> _DESCRIPTION OF THE TASK_: Scan the entries below. Report each line where the string "lines" occurs.

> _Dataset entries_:
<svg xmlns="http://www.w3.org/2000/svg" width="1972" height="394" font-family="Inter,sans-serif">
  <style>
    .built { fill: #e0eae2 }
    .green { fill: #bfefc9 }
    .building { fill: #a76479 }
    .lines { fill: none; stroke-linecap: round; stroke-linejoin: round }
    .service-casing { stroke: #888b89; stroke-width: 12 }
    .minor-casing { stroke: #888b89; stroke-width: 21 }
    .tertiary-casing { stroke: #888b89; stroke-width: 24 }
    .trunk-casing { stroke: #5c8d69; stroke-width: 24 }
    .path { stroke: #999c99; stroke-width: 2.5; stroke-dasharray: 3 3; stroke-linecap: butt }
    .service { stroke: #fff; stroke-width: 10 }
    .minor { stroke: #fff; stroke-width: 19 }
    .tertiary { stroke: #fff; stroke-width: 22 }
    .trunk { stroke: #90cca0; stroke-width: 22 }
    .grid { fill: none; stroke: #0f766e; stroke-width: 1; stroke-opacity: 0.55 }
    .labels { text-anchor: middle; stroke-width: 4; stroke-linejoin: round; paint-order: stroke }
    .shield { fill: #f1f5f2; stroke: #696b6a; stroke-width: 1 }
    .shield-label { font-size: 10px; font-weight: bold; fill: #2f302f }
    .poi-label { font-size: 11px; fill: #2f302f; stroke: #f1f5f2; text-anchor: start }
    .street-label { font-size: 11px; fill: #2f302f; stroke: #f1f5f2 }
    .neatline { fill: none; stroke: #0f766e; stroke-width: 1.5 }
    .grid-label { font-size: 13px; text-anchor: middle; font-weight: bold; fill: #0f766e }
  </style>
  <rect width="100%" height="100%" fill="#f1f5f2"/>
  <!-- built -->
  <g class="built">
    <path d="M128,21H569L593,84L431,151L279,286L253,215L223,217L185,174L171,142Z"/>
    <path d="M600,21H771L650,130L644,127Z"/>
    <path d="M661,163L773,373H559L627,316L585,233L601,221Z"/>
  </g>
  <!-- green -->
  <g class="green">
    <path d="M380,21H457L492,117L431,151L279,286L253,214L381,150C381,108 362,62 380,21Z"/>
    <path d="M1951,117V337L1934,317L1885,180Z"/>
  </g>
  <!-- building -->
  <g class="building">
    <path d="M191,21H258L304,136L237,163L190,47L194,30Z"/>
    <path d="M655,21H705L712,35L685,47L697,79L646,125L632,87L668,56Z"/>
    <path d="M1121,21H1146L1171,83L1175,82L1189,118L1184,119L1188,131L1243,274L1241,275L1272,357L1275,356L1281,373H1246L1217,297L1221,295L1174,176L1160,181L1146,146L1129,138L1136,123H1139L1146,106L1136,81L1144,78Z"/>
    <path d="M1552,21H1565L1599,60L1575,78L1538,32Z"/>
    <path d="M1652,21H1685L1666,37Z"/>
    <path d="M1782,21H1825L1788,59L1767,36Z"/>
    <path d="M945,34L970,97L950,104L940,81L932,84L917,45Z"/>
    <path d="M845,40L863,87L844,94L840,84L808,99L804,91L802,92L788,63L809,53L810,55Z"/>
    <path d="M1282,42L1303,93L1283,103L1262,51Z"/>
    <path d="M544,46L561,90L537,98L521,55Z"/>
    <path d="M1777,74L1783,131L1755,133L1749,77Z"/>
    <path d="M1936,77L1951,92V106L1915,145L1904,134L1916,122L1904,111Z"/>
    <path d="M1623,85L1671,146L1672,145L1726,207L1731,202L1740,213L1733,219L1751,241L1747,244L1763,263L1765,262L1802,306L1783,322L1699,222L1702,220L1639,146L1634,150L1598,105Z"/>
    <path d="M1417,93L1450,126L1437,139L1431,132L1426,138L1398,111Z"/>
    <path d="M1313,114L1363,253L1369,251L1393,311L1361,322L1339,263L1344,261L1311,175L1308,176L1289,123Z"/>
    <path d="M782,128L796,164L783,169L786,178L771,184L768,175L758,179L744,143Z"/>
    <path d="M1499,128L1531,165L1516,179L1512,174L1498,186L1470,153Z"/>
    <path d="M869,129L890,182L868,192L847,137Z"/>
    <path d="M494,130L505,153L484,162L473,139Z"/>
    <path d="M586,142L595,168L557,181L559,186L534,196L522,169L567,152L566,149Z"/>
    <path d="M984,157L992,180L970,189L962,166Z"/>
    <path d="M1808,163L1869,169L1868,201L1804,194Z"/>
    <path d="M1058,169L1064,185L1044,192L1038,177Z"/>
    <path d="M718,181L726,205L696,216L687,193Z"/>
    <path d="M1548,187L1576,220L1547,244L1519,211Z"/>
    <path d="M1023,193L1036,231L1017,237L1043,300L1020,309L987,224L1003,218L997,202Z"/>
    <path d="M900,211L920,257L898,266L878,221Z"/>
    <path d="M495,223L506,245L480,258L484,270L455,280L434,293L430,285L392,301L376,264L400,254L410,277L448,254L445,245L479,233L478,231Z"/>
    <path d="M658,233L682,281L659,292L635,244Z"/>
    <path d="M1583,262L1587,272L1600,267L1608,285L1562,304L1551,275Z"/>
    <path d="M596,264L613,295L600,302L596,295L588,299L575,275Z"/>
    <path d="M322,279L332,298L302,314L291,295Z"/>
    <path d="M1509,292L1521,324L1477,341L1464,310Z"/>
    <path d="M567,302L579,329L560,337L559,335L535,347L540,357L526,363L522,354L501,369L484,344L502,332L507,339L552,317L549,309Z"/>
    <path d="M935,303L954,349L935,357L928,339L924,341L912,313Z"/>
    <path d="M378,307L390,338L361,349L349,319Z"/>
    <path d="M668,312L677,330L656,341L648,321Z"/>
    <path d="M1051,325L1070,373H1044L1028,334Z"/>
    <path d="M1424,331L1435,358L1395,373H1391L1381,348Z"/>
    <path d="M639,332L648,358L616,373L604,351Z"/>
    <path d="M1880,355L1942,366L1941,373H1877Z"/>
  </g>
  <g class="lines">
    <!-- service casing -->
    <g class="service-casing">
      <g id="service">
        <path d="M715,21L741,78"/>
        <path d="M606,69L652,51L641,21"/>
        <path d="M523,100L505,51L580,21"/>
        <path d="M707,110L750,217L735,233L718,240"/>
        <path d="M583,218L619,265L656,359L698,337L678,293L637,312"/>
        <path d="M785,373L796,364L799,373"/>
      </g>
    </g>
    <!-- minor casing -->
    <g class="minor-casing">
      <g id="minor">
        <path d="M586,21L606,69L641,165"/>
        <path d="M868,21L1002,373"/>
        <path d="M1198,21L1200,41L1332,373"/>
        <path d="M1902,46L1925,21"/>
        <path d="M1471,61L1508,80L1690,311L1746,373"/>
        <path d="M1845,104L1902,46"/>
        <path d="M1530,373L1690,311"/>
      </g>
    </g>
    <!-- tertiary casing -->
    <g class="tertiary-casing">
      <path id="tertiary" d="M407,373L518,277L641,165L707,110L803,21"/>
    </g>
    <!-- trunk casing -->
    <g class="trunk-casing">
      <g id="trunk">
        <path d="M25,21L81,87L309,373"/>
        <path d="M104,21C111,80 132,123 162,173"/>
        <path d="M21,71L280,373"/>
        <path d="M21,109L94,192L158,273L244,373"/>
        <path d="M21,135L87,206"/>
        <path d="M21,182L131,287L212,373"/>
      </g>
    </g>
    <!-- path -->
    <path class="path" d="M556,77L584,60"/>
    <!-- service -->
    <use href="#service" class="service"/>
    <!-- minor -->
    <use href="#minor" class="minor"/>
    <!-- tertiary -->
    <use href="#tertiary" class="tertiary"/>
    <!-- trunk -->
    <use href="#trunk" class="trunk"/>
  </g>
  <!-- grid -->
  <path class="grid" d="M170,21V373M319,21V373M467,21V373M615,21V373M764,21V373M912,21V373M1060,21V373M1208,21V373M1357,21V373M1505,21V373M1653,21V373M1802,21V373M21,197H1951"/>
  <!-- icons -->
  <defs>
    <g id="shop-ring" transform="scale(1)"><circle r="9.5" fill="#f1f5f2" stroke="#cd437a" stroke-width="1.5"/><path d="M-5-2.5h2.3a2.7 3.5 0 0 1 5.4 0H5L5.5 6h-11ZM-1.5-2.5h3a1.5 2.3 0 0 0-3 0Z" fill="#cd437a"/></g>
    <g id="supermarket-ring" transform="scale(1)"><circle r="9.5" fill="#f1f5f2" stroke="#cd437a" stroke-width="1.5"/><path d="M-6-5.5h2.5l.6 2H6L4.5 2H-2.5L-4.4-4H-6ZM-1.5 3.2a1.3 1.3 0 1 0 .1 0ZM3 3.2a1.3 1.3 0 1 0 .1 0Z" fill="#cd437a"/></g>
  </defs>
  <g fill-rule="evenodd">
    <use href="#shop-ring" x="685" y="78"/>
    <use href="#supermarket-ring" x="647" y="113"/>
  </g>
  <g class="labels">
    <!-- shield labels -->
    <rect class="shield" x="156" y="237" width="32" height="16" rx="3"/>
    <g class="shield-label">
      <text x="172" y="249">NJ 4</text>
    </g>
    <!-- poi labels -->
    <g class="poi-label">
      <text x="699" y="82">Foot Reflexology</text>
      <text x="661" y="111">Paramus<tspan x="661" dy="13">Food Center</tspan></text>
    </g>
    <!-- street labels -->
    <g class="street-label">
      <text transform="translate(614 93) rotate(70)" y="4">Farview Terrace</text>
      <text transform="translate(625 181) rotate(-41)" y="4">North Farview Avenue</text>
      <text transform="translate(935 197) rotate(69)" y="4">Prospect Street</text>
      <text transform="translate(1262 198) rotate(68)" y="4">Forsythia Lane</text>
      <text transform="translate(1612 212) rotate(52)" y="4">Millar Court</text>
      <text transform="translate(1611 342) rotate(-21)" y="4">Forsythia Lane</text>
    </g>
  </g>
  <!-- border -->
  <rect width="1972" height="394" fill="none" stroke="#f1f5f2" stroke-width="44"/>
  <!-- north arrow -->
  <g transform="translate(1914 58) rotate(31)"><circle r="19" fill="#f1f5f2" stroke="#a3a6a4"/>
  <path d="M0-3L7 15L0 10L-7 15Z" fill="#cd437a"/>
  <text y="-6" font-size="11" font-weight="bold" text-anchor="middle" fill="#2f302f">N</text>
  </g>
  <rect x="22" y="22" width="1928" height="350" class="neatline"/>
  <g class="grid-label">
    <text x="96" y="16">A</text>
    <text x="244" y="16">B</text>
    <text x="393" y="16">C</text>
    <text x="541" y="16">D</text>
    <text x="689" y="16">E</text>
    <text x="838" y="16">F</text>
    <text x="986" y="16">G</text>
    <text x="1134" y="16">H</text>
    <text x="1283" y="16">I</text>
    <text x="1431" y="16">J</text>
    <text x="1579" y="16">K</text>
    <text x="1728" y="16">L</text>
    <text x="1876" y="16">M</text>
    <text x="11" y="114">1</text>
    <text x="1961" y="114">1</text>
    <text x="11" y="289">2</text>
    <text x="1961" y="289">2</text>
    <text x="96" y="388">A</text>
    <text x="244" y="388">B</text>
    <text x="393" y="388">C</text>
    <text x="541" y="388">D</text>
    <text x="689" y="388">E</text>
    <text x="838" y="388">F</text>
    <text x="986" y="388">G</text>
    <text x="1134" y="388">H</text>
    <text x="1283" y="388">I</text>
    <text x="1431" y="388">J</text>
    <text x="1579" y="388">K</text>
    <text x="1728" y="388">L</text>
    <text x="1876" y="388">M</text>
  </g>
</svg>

> _RESULT BELOW_:
    .lines { fill: none; stroke-linecap: round; stroke-linejoin: round }
  <g class="lines">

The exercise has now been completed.